Here are three ideas for building SEL Competencies in students while spending time on the school playground and appreciating whatever aspects of nature are available to you!
1. Self-Awareness/Self-Management: Tree of Strength
Use time in nature to allow for self-reflection by heading outside to admire trees and plants. Then have students design their own “Tree of Strength.”
A tree of strengths consists of leaves and branches labeled with things students see as their strengths and/or things they enjoy. You can have students bring a journal outside and choose a plant or tree to study as they write down words that could go on their tree of strength, or you can give students pre-cut paper “leaves” to write or draw their strengths on. Students can add their words/leaves to their own or a communal class “tree” when you head back inside.
As you head out, be sure to take time to encourage students to engage in quiet reflection. Have them think about:
– What they hear
– What they smell
– What they see
– What they feel
Prompt students to imagine themselves as a tree trunk. The leaves or flowers that bloom on their tree are the things that make them unique: positive personality traits, hobbies, things they enjoy and care about. These are the things they should write down or illustrate when they create their Tree of Strength.
MAKE IT INTERACTIVE: Another option is to give students leaves (either blank or with strength words already printed on them) and ask them to choose one to keep for themselves and then give away one leaf to each classmate with a positive word they think applies. If you pre-select words, it’s OK to have some words repeat as many strength words will apply to quite a few of your students! It’s recommended to print enough so that each student can give a leaf to all other students in the class and choose one to keep for themselves.
2. Social Awareness & Relationship Skills: This is for You.
If your school grounds permit, start your time outside with a brief nature walk and allow students to pick up fallen leaves, branches, etc. to make into a “bouquet.” Then use the bouquet in a social skill-building relay game called “This is For You.”
If fallen leaves and branches are not readily available, bring out a cluster of markers, pencils or similar classroom objects to serve as a fake flower bouquet.
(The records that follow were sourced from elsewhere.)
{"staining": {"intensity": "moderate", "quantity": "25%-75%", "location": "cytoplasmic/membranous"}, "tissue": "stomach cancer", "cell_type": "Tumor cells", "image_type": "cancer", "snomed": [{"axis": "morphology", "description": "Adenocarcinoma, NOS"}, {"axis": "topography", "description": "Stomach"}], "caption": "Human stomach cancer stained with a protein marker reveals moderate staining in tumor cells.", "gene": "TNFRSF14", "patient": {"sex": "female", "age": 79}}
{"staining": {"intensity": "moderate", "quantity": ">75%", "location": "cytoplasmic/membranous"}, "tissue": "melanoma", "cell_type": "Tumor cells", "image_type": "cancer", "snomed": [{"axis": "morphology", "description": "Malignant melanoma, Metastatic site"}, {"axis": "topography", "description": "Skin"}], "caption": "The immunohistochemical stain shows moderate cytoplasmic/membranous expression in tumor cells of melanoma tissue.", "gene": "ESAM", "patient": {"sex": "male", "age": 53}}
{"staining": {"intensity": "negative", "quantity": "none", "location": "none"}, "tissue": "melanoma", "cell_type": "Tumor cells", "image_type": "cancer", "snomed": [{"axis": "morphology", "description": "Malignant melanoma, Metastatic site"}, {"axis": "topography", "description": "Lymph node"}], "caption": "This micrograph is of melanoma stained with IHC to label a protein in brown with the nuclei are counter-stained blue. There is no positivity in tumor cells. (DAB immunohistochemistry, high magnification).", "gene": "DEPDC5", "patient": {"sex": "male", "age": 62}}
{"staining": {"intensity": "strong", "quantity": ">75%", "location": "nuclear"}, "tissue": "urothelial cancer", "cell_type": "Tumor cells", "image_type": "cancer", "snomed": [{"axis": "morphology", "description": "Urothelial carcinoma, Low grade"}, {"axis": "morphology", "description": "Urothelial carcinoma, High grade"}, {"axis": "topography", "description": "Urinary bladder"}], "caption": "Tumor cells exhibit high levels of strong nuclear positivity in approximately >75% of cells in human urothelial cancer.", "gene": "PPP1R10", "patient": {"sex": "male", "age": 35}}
You need two small “bouquets” for the class to use in this game.
Once you have two “bouquets,” split your class into two teams. Each team then separates into two groups (odds and evens), with each group lining up single file about 10–12 feet across from each other. Give the first player for each team a “bouquet”.
When you say “Go”:
· Player 1 runs to Player 2, standing at the front of the line on the other side of your game area.
· Player 1 hands Player 2 the flowers, saying, “These are for you.”
· Player 2 says “Thank You” and Player 1 says “You’re Welcome.”
· Player 1 then moves to the end of Player 2’s line and sits down.
· Player 2 runs across to the other side and hands Player 3 the flowers, saying “These are for you.”
· Player 3 says “Thank You” and Player 2 says “You’re Welcome.”
· Player 2 then moves to the end of Player 3’s line and sits down.
This sequence continues until all players are sitting down. The first team to have all players seated wins the game.
3. Responsible Decision-Making: A Better World
Before heading outside, have students consider anything on the school grounds that they could do to make an improvement. For example, is there an area where you could pick up trash, or pull weeds, or decorate with chalk?
Have students each set a personal goal for how they will contribute to improving school grounds (for example: I will pick up at least 3 pieces of trash; I will pull weedsfor 10 minutes; I will add something positive to a class chalk mural). Have them share their personal goal with you or a peer, or write it down, so that they can be held accountable to it.
As you head outside, provide parameters for how the time is to be spent. What are the boundaries? How much time will they have?
Allow students time and space to achieve their goal, then take time to reflect:
- How did it go?
- Did they achieve what they set out to do?
- If so, how did this make them feel?
- If not, what prevented them from achieving the goal? Is there anything they could do differently next time?
Reflection can happen while still outside or once you are back indoors. Consider using a journal or facilitating peer-to-peer discussion as you guide the reflection.